TASK OBJECTIVE: From the entries below, copy out all lines holding "czasu".

RECORD EXTRACTS:
....

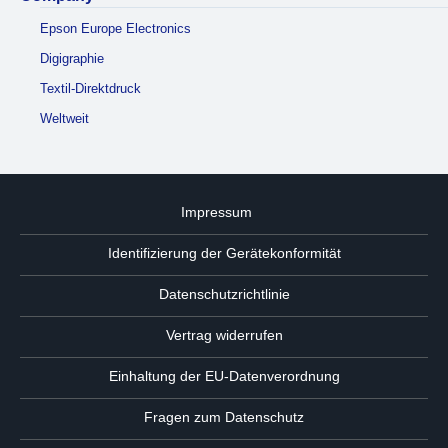
Epson Europe Electronics
Digigraphie
Textil-Direktdruck
Weltweit
Impressum
Identifizierung der Gerätekonformität
Datenschutzrichtlinie
Vertrag widerrufen
Einhaltung der EU-Datenverordnung
Fragen zum Datenschutz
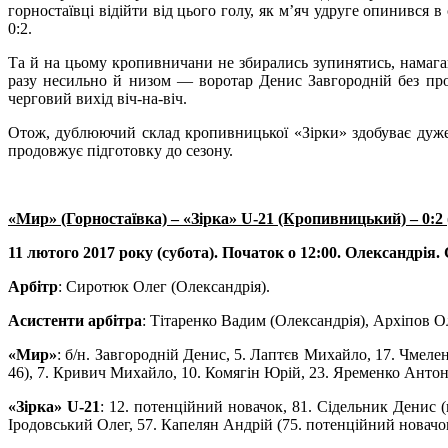
горностаївці відійти від цього голу, як м’яч удруге опинився 
0:2.
Та й на цьому кропивничани не збирались зупинятись, намагаю
разу несильно й низом — воротар Денис Завгородній без проб
черговий вихід віч-на-віч.
Отож,
дублюючий склад кропивницької «Зірки»
здобуває дуже
продовжує підготовку до сезону.
«Мир» (Горностаївка) – «Зірка» U-21 (Кропивницький) – 0:2 (
11 лютого 2017 року (субота). Початок о 12:00. Олександрія.
Арбітр
: Сиротюк Олег (Олександрія).
Асистенти арбітра
: Тітаренко Вадим (Олександрія), Архіпов О
«Мир»
: б/н. Завгородній Денис, 5. Лаптєв Михайло, 17. Чмел
46), 7. Кривич Михайло, 10. Комягін Юрій, 23. Яременко Антон 
«Зірка» U-21
: 12. потенційний новачок, 81. Сідельник Денис (
Іродовський Олег, 57. Капелян Андрій (75. потенційний новачок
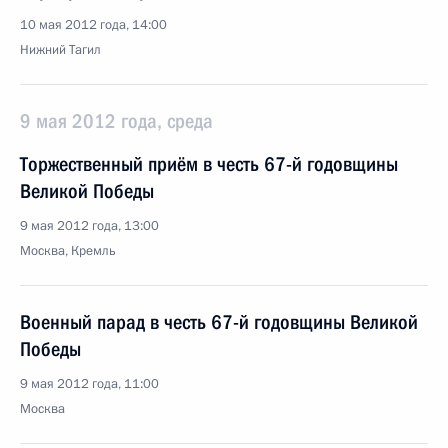
10 мая 2012 года, 14:00
Нижний Тагил
9 мая 2012 года, среда
Торжественный приём в честь 67-й годовщины
Великой Победы
9 мая 2012 года, 13:00
Москва, Кремль
Военный парад в честь 67-й годовщины Великой
Победы
9 мая 2012 года, 11:00
Москва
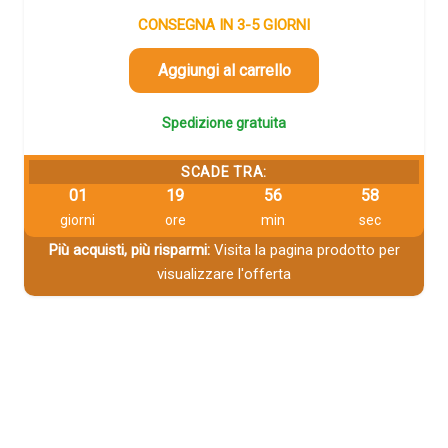
CONSEGNA IN 3-5 GIORNI
Aggiungi al carrello
Spedizione gratuita
SCADE TRA:
01
19
56
58
giorni
ore
min
sec
Più acquisti, più risparmi:
Visita la pagina prodotto per
visualizzare l'offerta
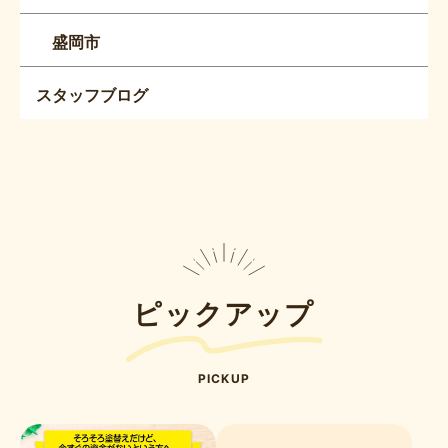
盛岡市
スタッフブログ
ピックアップ
PICKUP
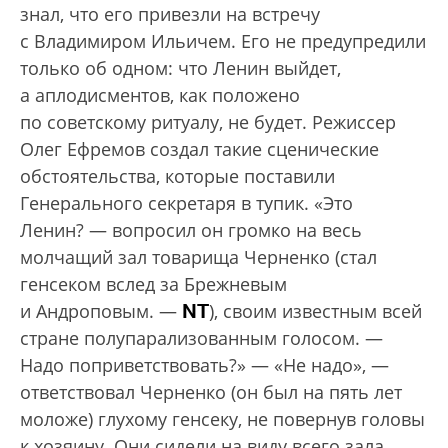
знал, что его привезли на встречу
с Владимиром Ильичем. Его не предупредили
только об одном: что Ленин выйдет,
а аплодисментов, как положено
по советскому ритуалу, не будет. Режиссер
Олег Ефремов создал такие сценические
обстоятельства, которые поставили
Генерального секретаря в тупик. «Это
Ленин? — вопросил он громко на весь
молчащий зал товарища Черненко (стал
генсеком вслед за Брежневым
NT
и Андроповым. —
), своим известным всей
стране полупарализованным голосом. —
Надо поприветствовать?» — «Не надо», —
ответствовал Черненко (он был на пять лет
моложе) глухому генсеку, не повернув головы
к хозяину. Они сидели на виду всего зала,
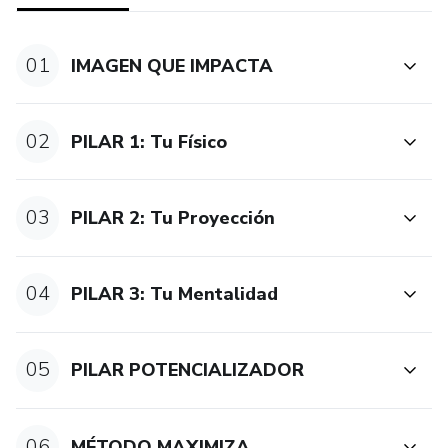
Y mi curso Conexión Cool donde tendrás herramientas para
crear relaciones que te nutran, te aporten y donde puedas
01
IMAGEN QUE IMPACTA
tener mucho más influencia.
02
PILAR 1: Tu Físico
03
PILAR 2: Tu Proyección
04
PILAR 3: Tu Mentalidad
05
PILAR POTENCIALIZADOR
06
MÉTODO MAXIMIZA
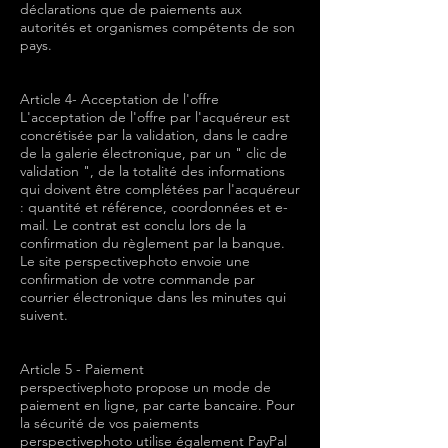
déclarations que de paiements aux
autorités et organismes compétents de son
pays.
Article 4- Acceptation de l'offre
L'acceptation de l'offre par l'acquéreur est
concrétisée par la validation, dans le cadre
de la galerie électronique, par un " clic de
validation ", de la totalité des informations
qui doivent être complétées par l'acquéreur
: quantité et référence, coordonnées et e-
mail. Le contrat est conclu lors de la
confirmation du règlement par la banque.
Le site perspectivephoto envoie une
confirmation de votre commande par
courrier électronique dans les minutes qui
suivent.
Article 5 - Paiement
perspectivephoto propose un mode de
paiement en ligne, par carte bancaire. Pour
la sécurité de vos paiements
perspectivephoto utilise également PayPal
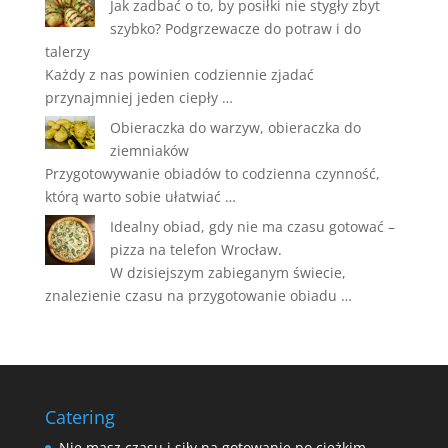
Jak zadbać o to, by posiłki nie stygły zbyt
szybko? Podgrzewacze do potraw i do
talerzy
Każdy z nas powinien codziennie zjadać
przynajmniej jeden ciepły …
Obieraczka do warzyw, obieraczka do
ziemniaków
Przygotowywanie obiadów to codzienna czynność,
którą warto sobie ułatwiać …
Idealny obiad, gdy nie ma czasu gotować –
pizza na telefon Wrocław.
W dzisiejszym zabieganym świecie,
znalezienie czasu na przygotowanie obiadu …
Catering
Nie masz czasu i siły na gotowanie po ciężkim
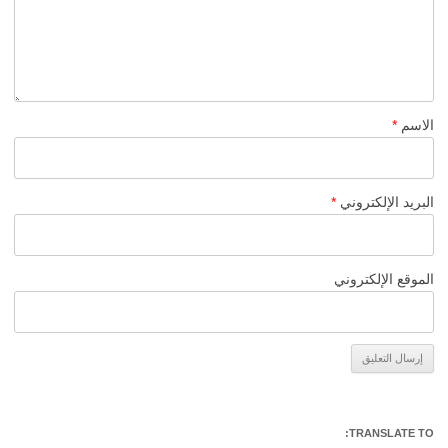
الاسم
*
البريد الإلكتروني
*
الموقع الإلكتروني
Alternative:
TRANSLATE TO:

....

TASK ANSWER:
Idealny obiad, gdy nie ma czasu gotować –
znalezienie czasu na przygotowanie obiadu …
Nie masz czasu i siły na gotowanie po ciężkim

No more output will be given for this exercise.